Longitudinal sections from specimens were stained with haematoxylin-eosin. In general, the study under light microscopy revealed the formation of a highly vascularised granulomatous tissue in the repair site. Its composition was time dependent, and as it was becoming more mature, the portion of the constituent elements changed. The immunoexpression of CD31 was investigated at the same time points.

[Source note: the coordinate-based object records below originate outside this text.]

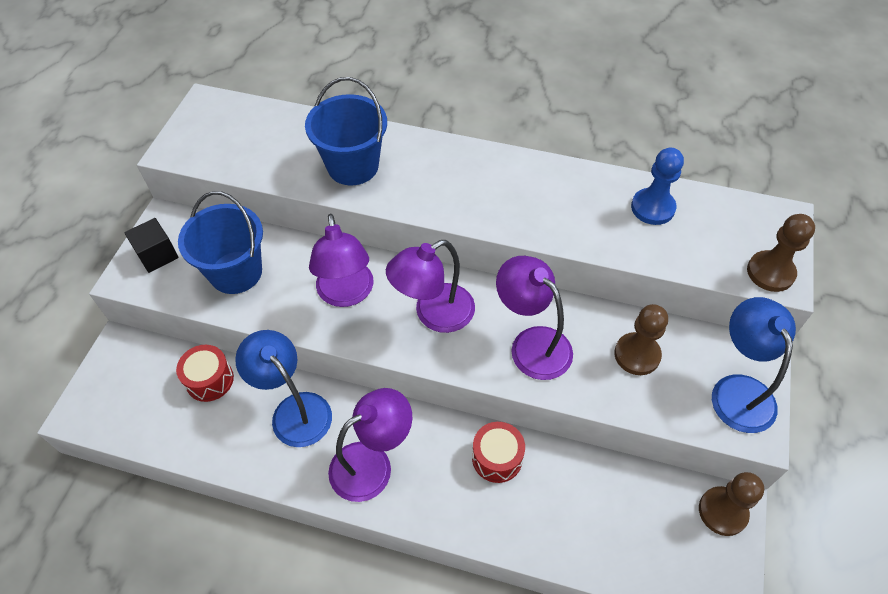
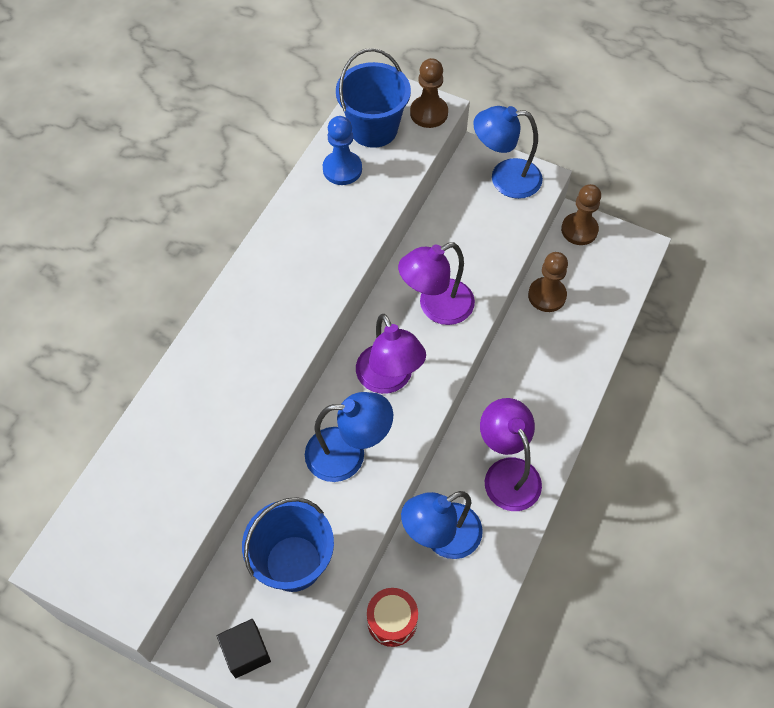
camera: 80 degrees left, 5 degrees up
blue bucket [305,77,387,185] -> blue bucket moved to [336,48,411,148]
purple lamp [309,214,373,307] -> blue lamp [305,392,393,482]
red drum [472,422,525,483] -> none
brown pawn [614,304,668,375] -> brown pawn moved to [528,252,568,312]

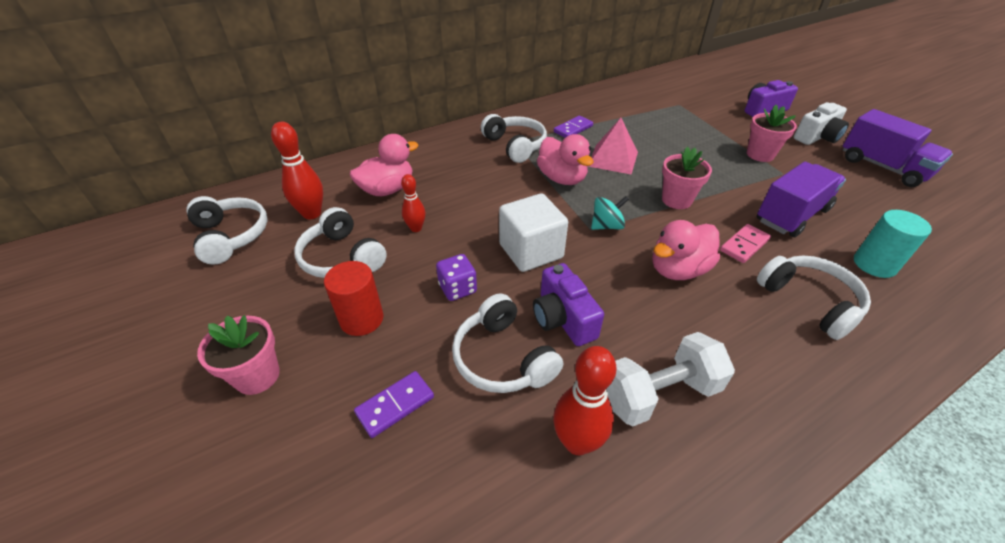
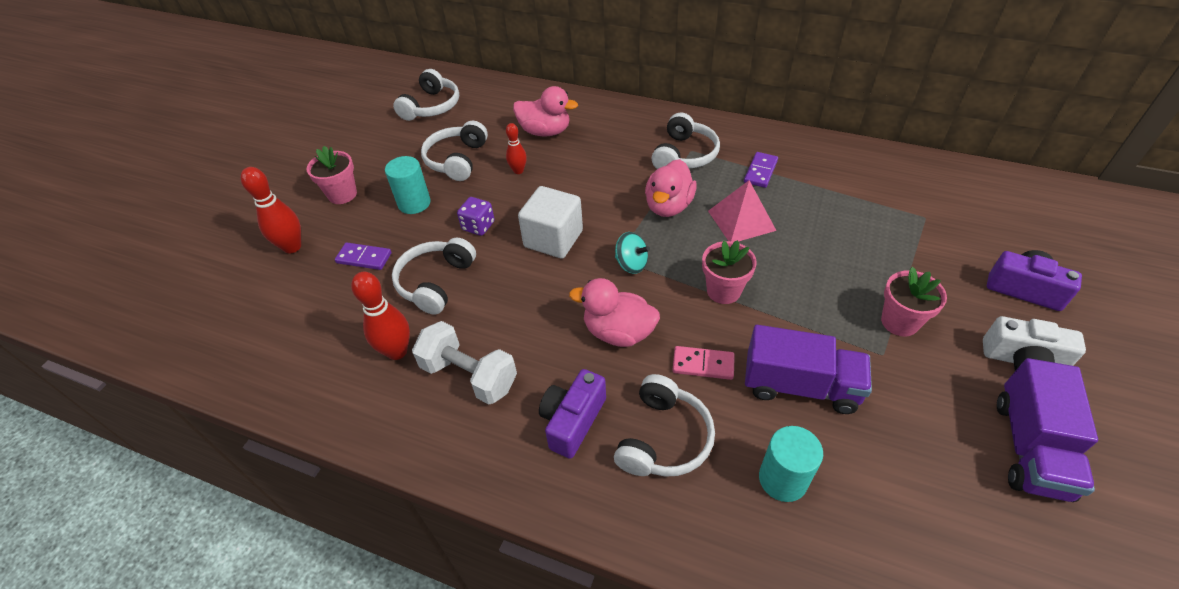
camera: 55 degrees right, 5 degrees up
red bowling pin [271,122,323,219] -> red bowling pin moved to [241,167,301,253]
red cylinder [324,261,383,336] -> turquoise cylinder [385,156,431,214]
purple camera [533,263,604,346] -> purple camera moved to [539,369,606,459]
purple domino [554,116,593,138] -> purple domino turned 75 degrees counterclockwise [744,152,778,188]

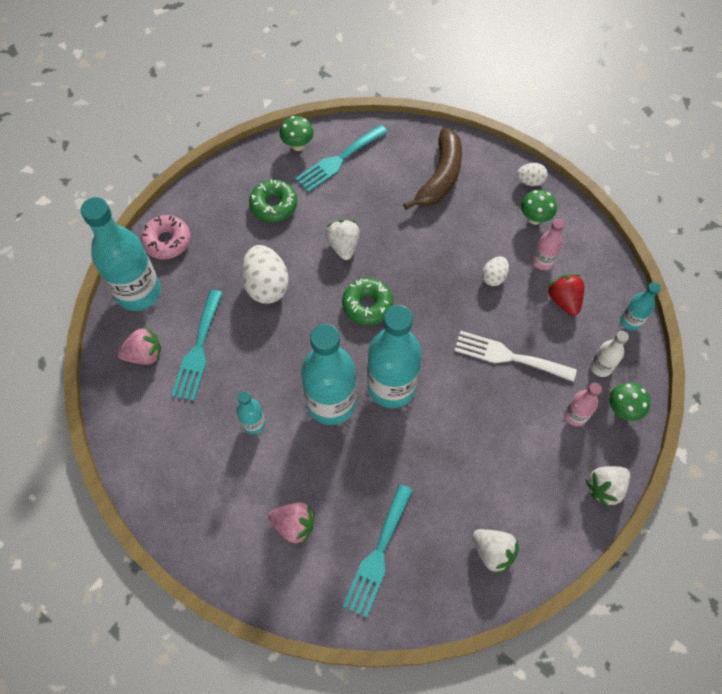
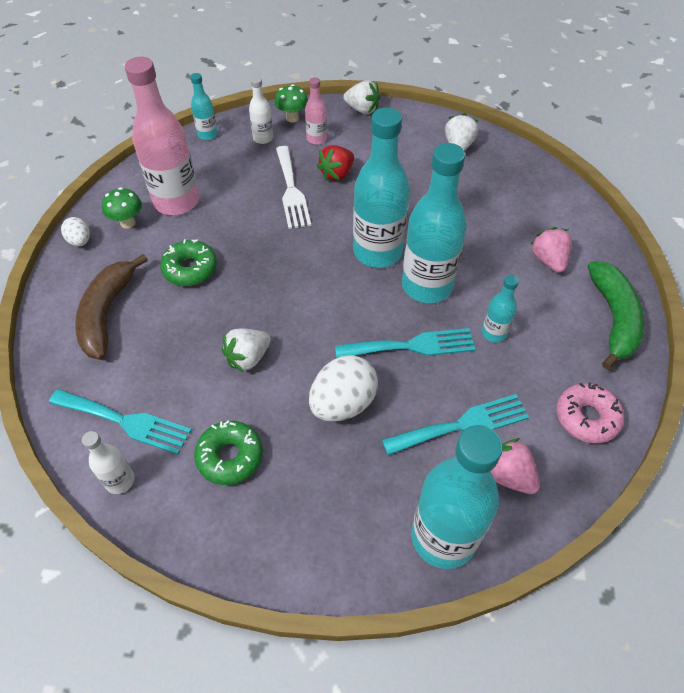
camera: 120 degrees left, 10 degrees down
pink donut [140,215,190,259] -> pink donut moved to [557,382,624,443]
green mushroom [280,116,314,151] -> white bottle [82,431,135,494]
green donut [342,278,393,325] -> green donut moved to [160,239,217,286]
turquoise fork [343,484,413,618] -> turquoise fork moved to [335,328,475,358]
brown banana [403,128,462,210] -> brown banana turned 75 degrees counterclockwise [75,254,148,360]
white egg [482,256,509,286] -> none
pink bottle [533,219,564,270] -> pink bottle [125,57,199,215], size x2.11
red strawberry [547,274,584,316] -> red strawberry moved to [317,145,354,181]
none -> green banana [588,261,644,370]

One of the early events of wound healing is angiogenesis, in which neovascularisation prompts delivery of inflammatory cells and fibroblasts to the wound site. An injury such as a traumatic tendon rupture destroys the well-organised peri- and intratendineous network of blood vessels . Wounding and inflammation provoke the release of growth factors and cytokines from platelets, polymorphonuclear leukocytes, macrophages and other inflammatory cells . These growth factors induce neovascularisation and chemotaxis of fibroblasts and tenocytes and stimulate fibroblast and tenocyte proliferation and synthesis of collagen [10, 20]. Considering that the healing process results from the interaction of many factors, we have proposed the use of autologous platelet-rich plasma to simultaneously increase the concentration of several growth factors and subsequently enhance tendon healing. For this purpose we used a patellar tendon defect model in rabbits. The central one-third portion of the patellar tendon is a common substitute for ligament reconstruction of the knee.

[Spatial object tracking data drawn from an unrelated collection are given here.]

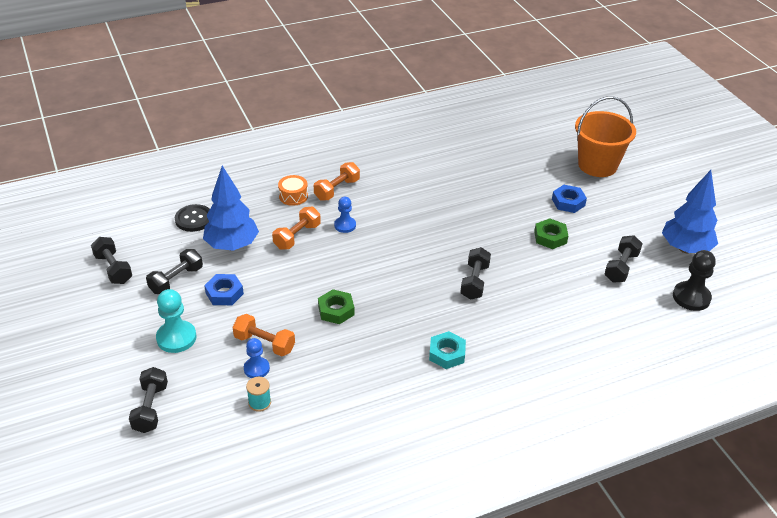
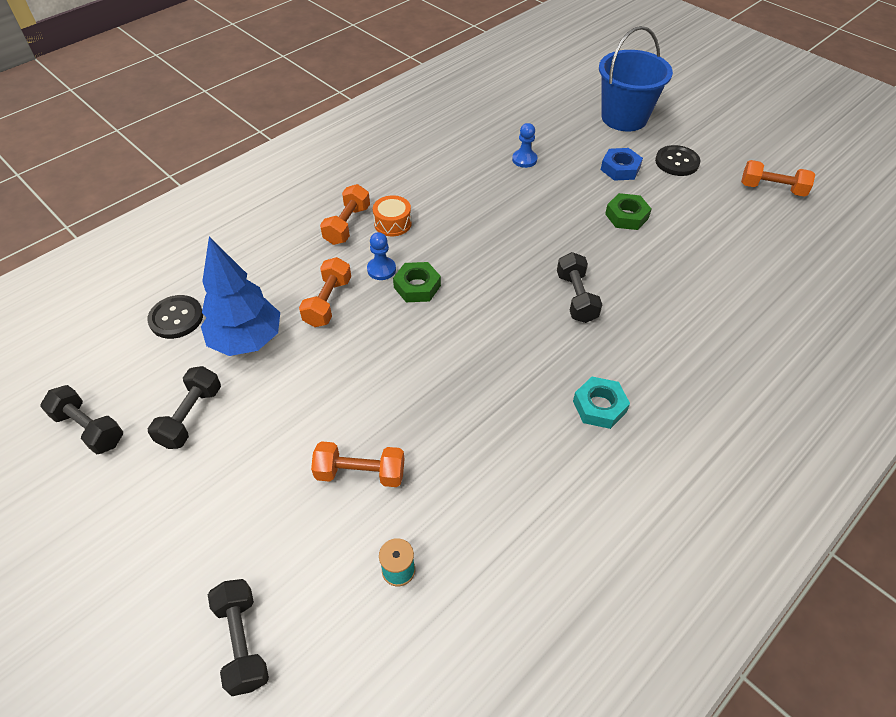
camera: 20 degrees left, 10 degrees up
turquoise pawn [156,289,197,353] -> none
blue nut [204,274,244,305] -> none
blue pawn [244,338,270,378] -> blue pawn moved to [512,123,537,168]
orange drum [278,175,308,206] -> orange drum moved to [373,195,412,236]
green nut [318,289,354,324] -> green nut moved to [393,262,441,302]
orange bucket [575,96,636,177] -> blue bucket [599,26,673,131]
black dumbbell [605,235,643,283] -> none
blue tree [662,170,718,253] -> orange dumbbell [741,160,815,197]
black pawn [673,250,716,311] -> none
none -> black button [655,145,701,176]

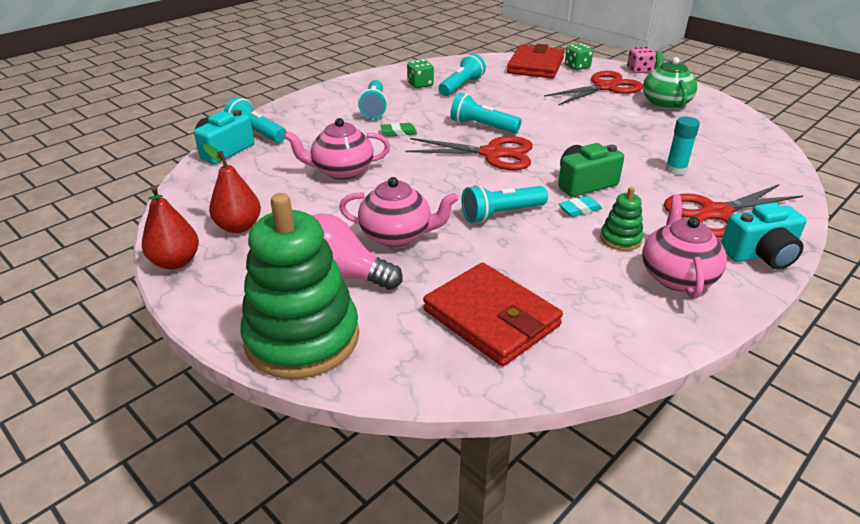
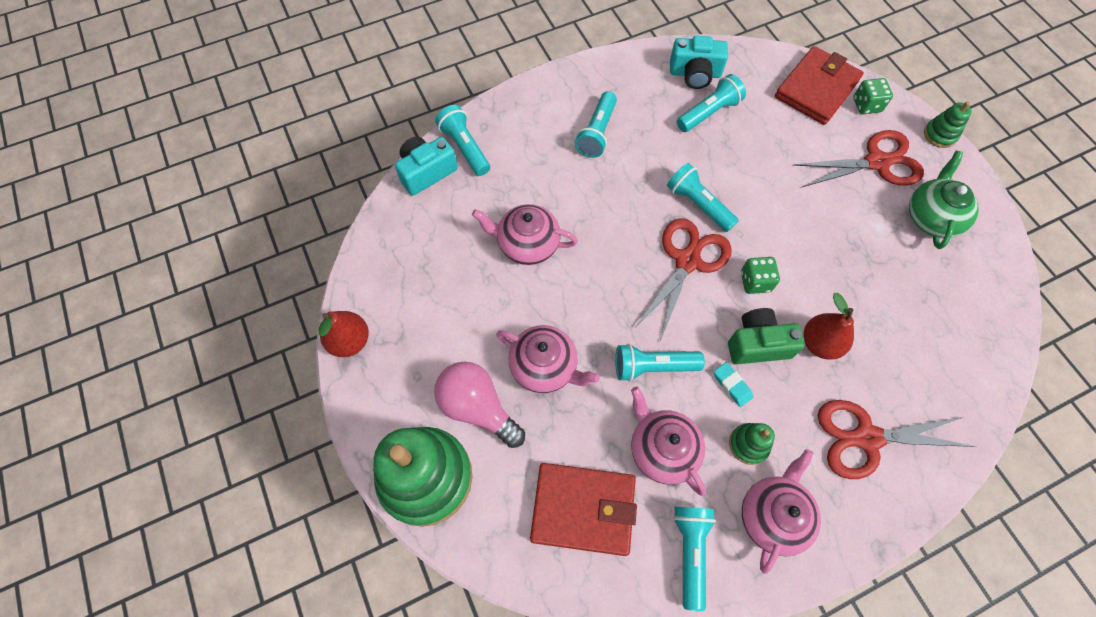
camera: 20 degrees right, 30 degrees up
red pear [203,144,261,233] -> red pear moved to [804,293,854,360]
green eraser [380,123,417,137] -> none
red scissors [406,136,533,170] -> red scissors turned 90 degrees counterclockwise [636,218,732,342]
green dice [407,60,434,88] -> green dice moved to [741,257,780,294]
red wallet [423,263,563,366] -> red wallet turned 60 degrees counterclockwise [530,463,637,556]
turquoise eraser [559,196,602,217] -> turquoise eraser turned 60 degrees clockwise [714,362,753,407]
pink dice [627,47,656,73] -> green stacking toy [924,101,972,148]
turquoise glue stick [665,117,700,175] -> none
turquoise camera [721,202,807,270] -> turquoise camera moved to [670,36,728,89]
none -> pink teapot [631,387,706,496]
none -> turquoise flashlight [673,507,716,611]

In our study, the significant increase of vessel density in the PRP group during the first two weeks of healing in comparison with the controls suggests that PRP enhanced the healing process. On the other hand, our results showed that the angiogenesis decreased in the PRP group significantly in the third and fourth weeks in comparison with the controls. Thus, the decrease of vessel density in combination with the orientation of the fibroblasts indicates that PRP also accelerates the whole healing process.

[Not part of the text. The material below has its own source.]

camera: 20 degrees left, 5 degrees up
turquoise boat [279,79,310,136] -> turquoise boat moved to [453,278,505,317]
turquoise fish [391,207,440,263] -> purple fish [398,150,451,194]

There are studies in the literature that demonstrate the positive effect of PRP on tendon healing in vitro [4, 8] and in vivo [5, 23]. Furthermore, Anitua et al. showed that the injection of preclotted plasma within the Achilles tendon could increase cellular density and promote neovascularisation . These findings are in accordance with our results.
The only study that considers the effect of PRP on patellar tendon healing is that of Kajikawa et al. . The authors postulated that a delay of time-dependent decrease in circulation-derived cells could improve the healing process of tendons. The results suggested that locally injected PRP into the patellar tendon’s wounds is useful as an activator of circulation-derived cells for enhancement of the initial tendon healing process. The results of the study showed that at seven days after injury the number of vessels in the wounded area decreased. In contrast, in our study the increased number of vessels during the first two weeks was maintained and decreased at day 21. This difference is difficult to explain. First, the patellar tendon wound in the study of Kajikawa et al. was a partial perpendicular laceration. It is possible that the repair process is proportional to the extent of trauma. Second, the effect of PRP may be dose-related. In the study of Kajikawa et al., 20 μl of PRP were injected into the wounded area, whereas in our study an amount of 0.5 ml of PRP in a gel form was used in order to fill the patellar defect.
The limitation of our study is that we have not examined the mechanical properties of the healed tendon. A biomechanical evaluation is necessary to demonstrate the superiority of the healed tendons and consequently to justify the use of PRP in tendon healing. Certainly these results need replication and further research in animal studies, especially in the field of biomechanics. We believe that the high concentration of growth factors in PRP and the benign nature of PRP provide a significant potential for use in human clinical studies.